Those loving eyes that looked upon that new-born babe never imagined that her son would go down in infamy as a thief, betrayer, and taker of his own life. She would have trembled to know that her little boy’s name would become a byword for treachery for millennia to come.
However, not everything about the life of Judas Iscariot was a disaster. How many men could claim to have been handpicked by Jesus to be one of his chosen apostles?
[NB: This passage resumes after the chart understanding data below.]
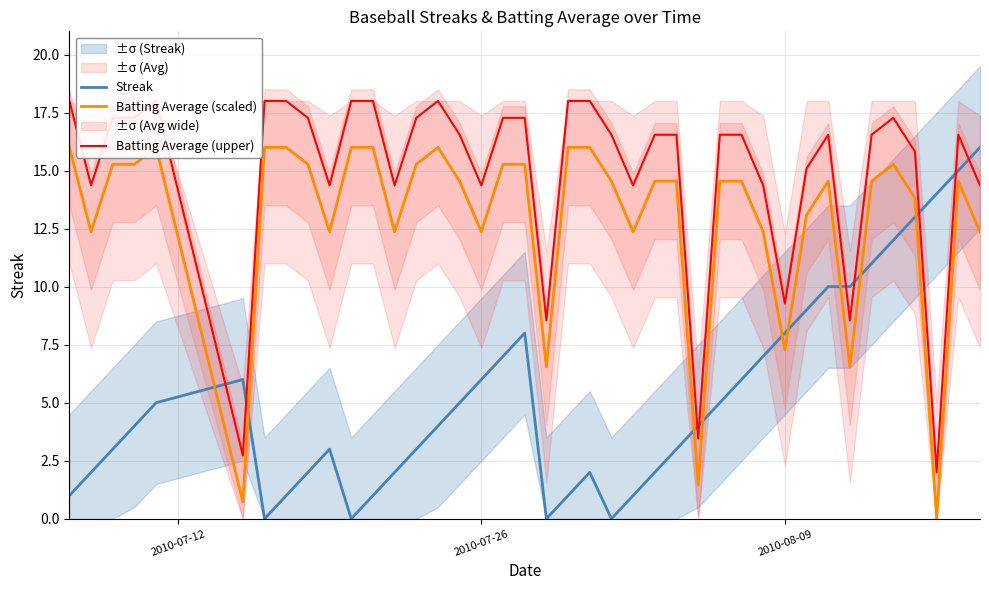

The Batting Average (scaled) series shows 24.9 at 3. True or false?

False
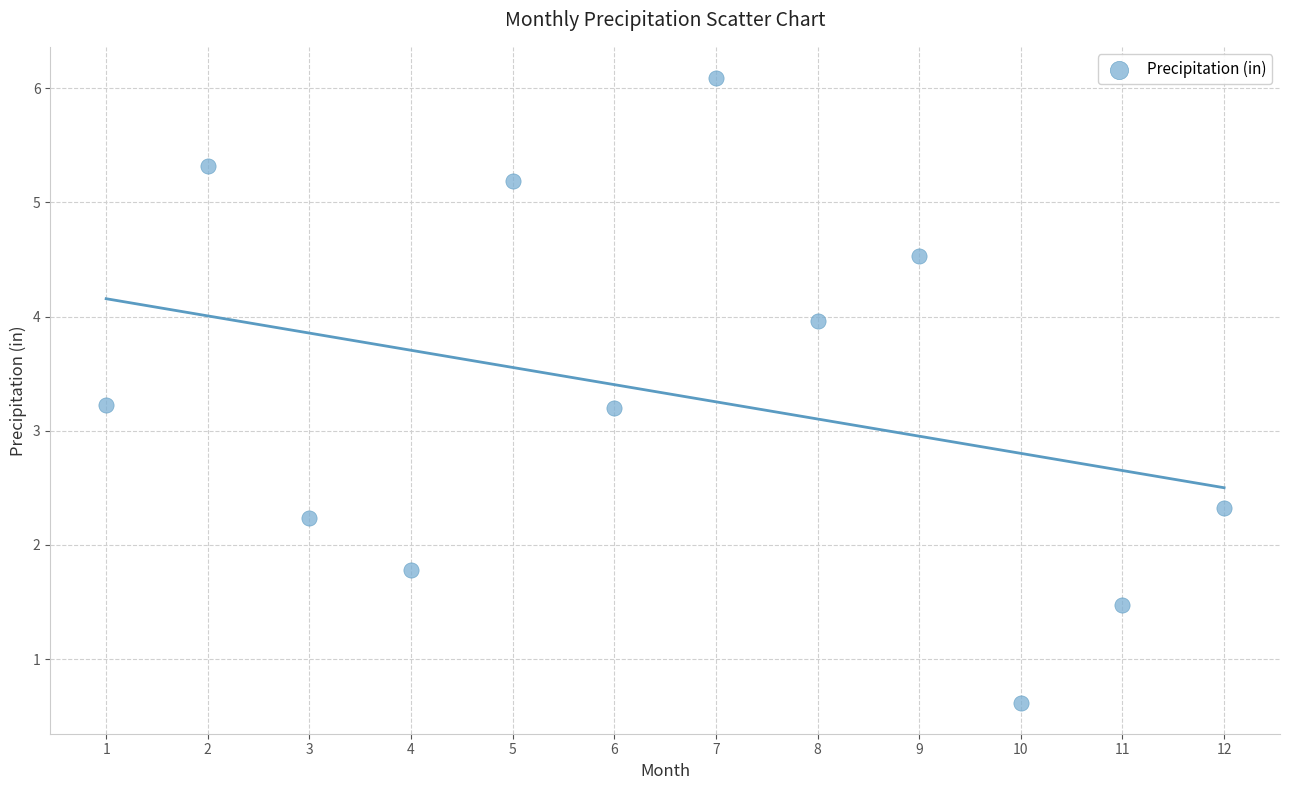

What is the average X value?

6.5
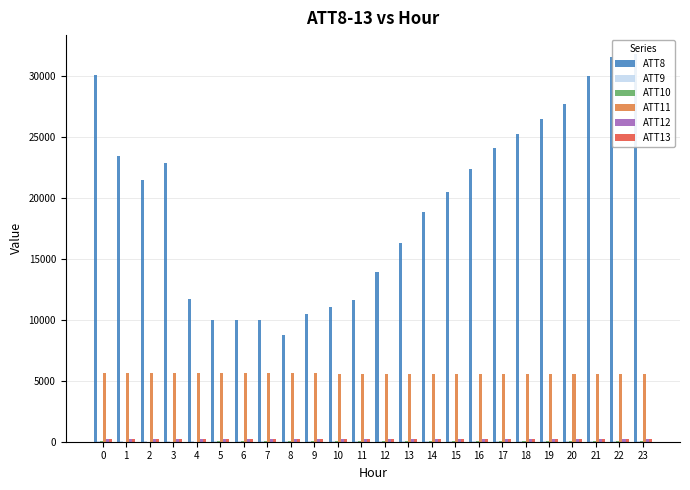

Rank the series at 3 from highest to lowest value.

ATT8, ATT11, ATT12, ATT13, ATT9, ATT10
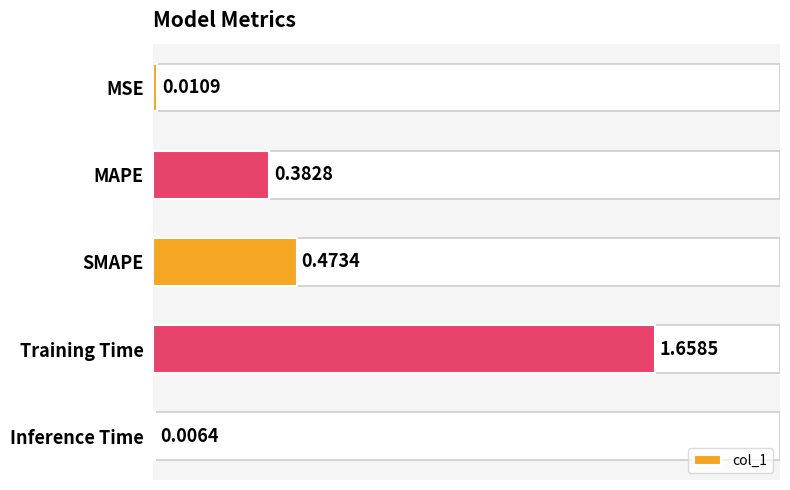

How many data points does each series have?

5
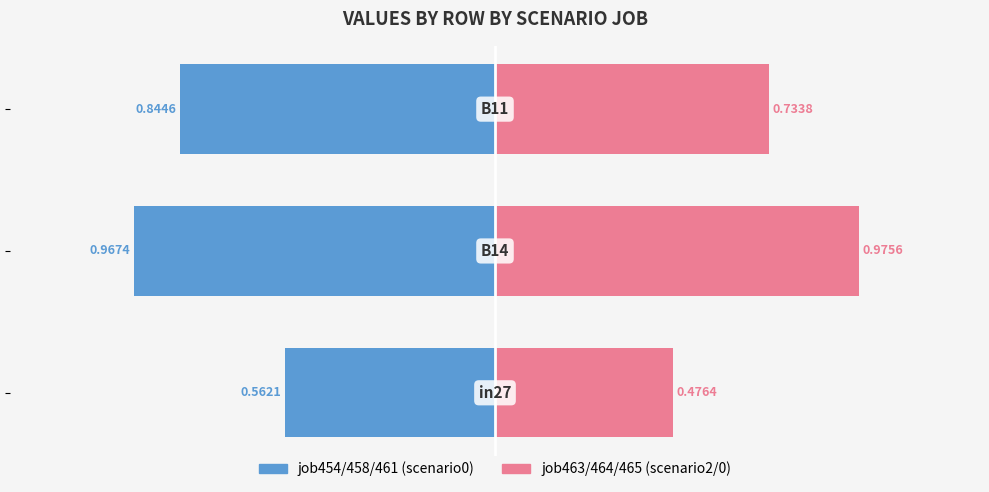

Reading left to right, list all the values displayed in this chart.

job454/458/461 (scenario0): -0.6	-1.0	-0.8
job463/464/465 (scenario2/0): 0.5	1.0	0.7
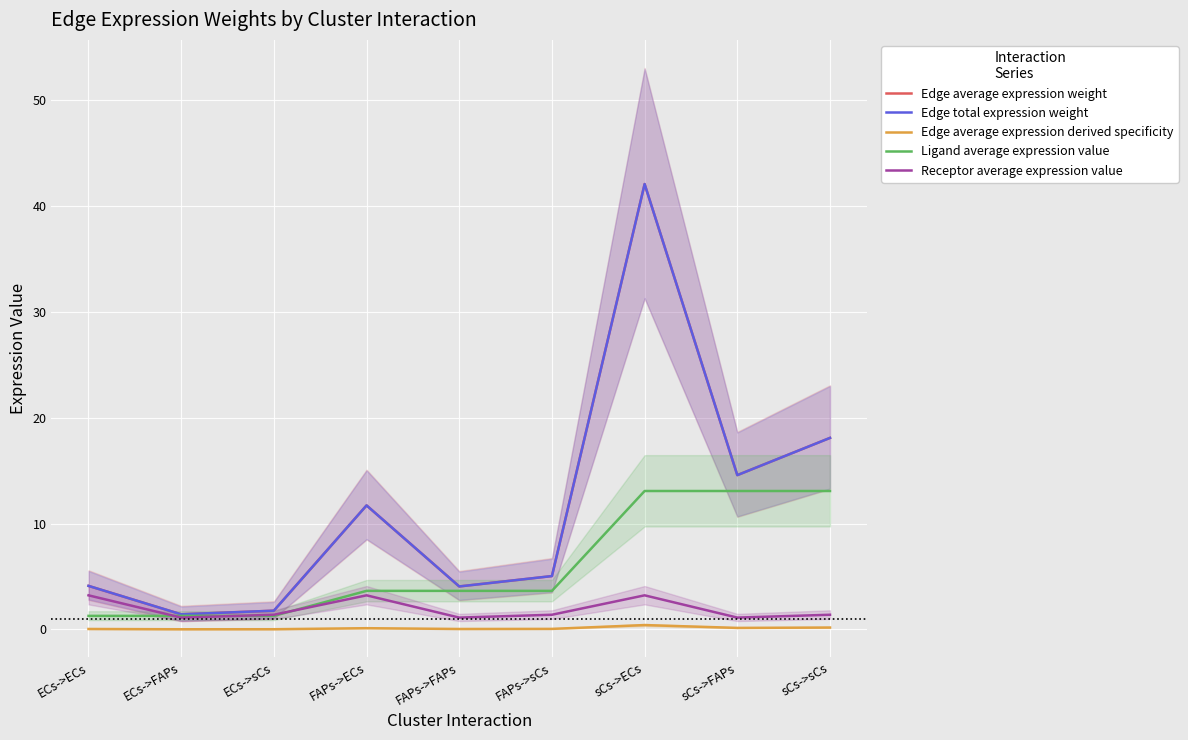

List the series in order of their peak value, lowest first.

Edge average expression derived specificity, Receptor average expression value, Ligand average expression value, Edge average expression weight, Edge total expression weight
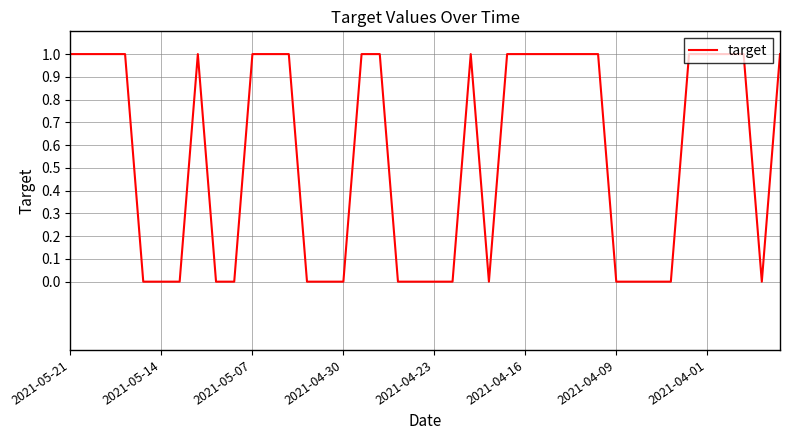

Does the chart have visible grid lines?

Yes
Jesus also chose Judas as his Treasurer. We might have picked Matthew the (former) Tax-collector as the natural choice, but everyone seemed content with Judas. By all accounts no one ever suspected Judas of theft, and his fake outburst about the needs of the poor added to his deception. Strangely, though Jesus knew the heart and habits of his dishonest Treasurer, he did nothing about it.
Some foolishly claim, “I would believe in Jesus if I met him in person.” However, Judas is proof that seeing does not necessarily lead to saving faith. The apostle John would later speak of life lived up close and personal with the Saviour when he wrote:
“What was from the beginning, what we have heard, what we have seen with our eyes, what we have looked at and touched with our hands, concerning the Word of Life” (1 John 1:1).
Judas had it all…yet he sold it cheap!
With the thirty pieces of silver in his pocket, the morsel of bread handed to him by Jesus to expose him as the betrayer, and Satan in his heart, Jesus sent Judas off with these words:
“What thou doest, do quickly” (John 13:27).
If ever a man chose the poison of his own heart, it was Judas. He and the devil both thought they had the better of Jesus. But God, knowing the nature of those who plotted evil against Jesus, used their evil in His divine plan to save man. Praise the Lord!